The eggs featured on Eddie's blog are lovely green-and-white graphic orbs, reminiscent of a Jonathan Adler print. Of course, I didn't want to copy Eddie, so since I collect Blue Willow, Canton, and blue Staffordshire, I decided to make my eggs blue and white.
This project is easy peasy, however, if you are a perfectionist, it can get a bit tedious. After about the third egg, I decided I was not a perfectionist, and that made the whole project a lot more fun!

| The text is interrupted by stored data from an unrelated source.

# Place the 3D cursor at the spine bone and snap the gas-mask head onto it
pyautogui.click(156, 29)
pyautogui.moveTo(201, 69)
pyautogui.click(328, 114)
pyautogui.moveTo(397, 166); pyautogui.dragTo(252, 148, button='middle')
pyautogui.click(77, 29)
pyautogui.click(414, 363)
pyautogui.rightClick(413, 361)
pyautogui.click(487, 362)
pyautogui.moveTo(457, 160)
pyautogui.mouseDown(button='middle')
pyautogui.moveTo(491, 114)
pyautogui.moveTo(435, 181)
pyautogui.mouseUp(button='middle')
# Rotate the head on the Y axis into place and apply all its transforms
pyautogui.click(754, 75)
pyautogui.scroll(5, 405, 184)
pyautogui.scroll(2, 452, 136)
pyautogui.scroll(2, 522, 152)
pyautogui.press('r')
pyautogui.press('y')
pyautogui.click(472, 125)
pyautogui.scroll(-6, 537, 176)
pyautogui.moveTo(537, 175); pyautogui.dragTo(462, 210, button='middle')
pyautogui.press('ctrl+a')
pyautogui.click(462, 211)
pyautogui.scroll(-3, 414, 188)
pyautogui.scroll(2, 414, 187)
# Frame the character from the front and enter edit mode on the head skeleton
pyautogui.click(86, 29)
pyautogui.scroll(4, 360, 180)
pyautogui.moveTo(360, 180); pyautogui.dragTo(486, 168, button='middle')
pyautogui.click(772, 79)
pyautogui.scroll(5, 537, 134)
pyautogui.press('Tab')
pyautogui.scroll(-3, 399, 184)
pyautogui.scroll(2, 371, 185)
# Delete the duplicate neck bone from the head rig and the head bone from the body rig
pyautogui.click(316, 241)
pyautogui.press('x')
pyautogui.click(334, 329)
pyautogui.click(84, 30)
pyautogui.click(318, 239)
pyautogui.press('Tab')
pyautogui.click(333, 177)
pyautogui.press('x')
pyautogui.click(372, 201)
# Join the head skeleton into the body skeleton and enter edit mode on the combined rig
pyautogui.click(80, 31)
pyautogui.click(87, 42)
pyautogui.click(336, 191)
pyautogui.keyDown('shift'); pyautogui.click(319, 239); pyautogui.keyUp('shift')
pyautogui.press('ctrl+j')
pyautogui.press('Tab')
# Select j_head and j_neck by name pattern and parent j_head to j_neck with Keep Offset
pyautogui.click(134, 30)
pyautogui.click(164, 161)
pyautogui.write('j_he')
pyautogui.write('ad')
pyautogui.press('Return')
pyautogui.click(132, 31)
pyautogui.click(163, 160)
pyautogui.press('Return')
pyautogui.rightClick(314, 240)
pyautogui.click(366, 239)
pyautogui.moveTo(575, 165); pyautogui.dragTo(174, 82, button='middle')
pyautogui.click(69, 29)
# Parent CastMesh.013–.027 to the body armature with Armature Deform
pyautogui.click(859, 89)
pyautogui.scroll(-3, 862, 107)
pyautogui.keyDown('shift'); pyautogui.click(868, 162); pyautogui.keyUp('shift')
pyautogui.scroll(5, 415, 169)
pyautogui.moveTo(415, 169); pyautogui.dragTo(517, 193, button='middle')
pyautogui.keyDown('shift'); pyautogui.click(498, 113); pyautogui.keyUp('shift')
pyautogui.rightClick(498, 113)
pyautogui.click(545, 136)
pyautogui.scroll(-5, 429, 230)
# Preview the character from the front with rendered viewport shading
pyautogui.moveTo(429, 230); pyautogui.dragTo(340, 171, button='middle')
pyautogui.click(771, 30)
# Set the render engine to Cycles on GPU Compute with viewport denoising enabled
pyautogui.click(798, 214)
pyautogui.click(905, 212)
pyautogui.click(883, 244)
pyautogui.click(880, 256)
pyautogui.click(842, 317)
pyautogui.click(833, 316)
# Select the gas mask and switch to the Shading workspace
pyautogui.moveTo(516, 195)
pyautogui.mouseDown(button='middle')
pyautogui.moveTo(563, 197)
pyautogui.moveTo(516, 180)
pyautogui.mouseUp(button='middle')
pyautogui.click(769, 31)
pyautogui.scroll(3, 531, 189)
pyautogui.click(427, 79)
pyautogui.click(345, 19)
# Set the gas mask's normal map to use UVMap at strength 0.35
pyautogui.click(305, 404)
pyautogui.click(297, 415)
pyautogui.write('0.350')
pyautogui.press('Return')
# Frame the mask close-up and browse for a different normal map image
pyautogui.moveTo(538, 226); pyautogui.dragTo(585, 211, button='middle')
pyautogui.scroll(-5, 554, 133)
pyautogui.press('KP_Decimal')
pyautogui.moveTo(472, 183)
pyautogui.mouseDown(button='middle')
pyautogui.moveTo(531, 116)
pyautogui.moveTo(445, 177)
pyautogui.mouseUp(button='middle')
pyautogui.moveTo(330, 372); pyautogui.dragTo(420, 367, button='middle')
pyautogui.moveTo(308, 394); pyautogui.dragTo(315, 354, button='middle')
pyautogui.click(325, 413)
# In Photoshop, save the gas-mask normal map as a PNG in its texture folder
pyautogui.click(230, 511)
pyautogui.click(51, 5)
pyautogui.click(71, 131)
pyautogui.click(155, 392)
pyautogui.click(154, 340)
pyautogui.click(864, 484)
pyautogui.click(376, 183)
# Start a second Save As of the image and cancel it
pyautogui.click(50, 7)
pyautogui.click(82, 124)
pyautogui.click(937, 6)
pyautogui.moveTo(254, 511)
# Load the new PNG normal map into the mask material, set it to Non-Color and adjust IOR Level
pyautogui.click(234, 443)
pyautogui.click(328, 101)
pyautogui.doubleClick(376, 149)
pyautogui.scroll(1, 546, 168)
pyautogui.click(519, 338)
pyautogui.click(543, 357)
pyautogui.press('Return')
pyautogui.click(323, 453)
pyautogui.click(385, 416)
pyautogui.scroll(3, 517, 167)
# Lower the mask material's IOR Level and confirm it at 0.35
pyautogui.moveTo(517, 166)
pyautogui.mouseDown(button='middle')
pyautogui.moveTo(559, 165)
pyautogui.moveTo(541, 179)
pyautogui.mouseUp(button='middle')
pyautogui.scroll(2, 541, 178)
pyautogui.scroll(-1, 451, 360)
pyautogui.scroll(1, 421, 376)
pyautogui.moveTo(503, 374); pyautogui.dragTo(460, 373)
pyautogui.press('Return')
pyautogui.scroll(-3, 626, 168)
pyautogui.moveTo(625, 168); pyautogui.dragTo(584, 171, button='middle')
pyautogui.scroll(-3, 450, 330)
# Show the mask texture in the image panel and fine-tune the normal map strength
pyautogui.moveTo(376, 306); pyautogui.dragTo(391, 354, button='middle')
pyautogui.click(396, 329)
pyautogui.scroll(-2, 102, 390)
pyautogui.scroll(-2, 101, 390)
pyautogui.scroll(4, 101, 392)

You will need some Mod Podge, a small soft paintbrush, and some plastic eggs. I found some white ones at Hobby Lobby, a dozen on sale for 35 cents! If you can't find white eggs, then I think pale pastels would work fine.
You will also need some sharp scissors and some beautiful paper cocktail napkins. As I am rather a fiend about cocktail napkins, I found what I needed in my napkin drawer. (Please, it's not hurting anyone.)
Gather your supplies and cover your work space with some newspaper or other protective covering.
Once your napkin is cut into diamonds, thinly apply the Mod Podge to the egg in sections.
Then, attach the diamond of paper to the egg and lightly coat the top of the paper with Mod Podge, smoothing out any wrinkles.
Tap down the edges, and apply the next diamond. I used the straight sides of triangles to edge the rims of the eggs. It would be easier to close the egg and do it as a solid form, but for some reason, I thought I wanted to be able to open my eggs. If you are using a toile or similar type design, I strongly recommend not trying to match up the design. Once the egg is covered in paper, lightly coat the entire egg (or the halves) in Mod Podge. This will provide a smoother finish. Set the egg aside to dry and begin the next egg or pour a glass of wine and watch Selling New York on HGTV.
Seriously, I finished a dozen eggs in about two hours. I love that they are a bit of a riff on transferware dishes, and I plan on using them in my Easter table setting.
I'm thinking of giving these a try, too.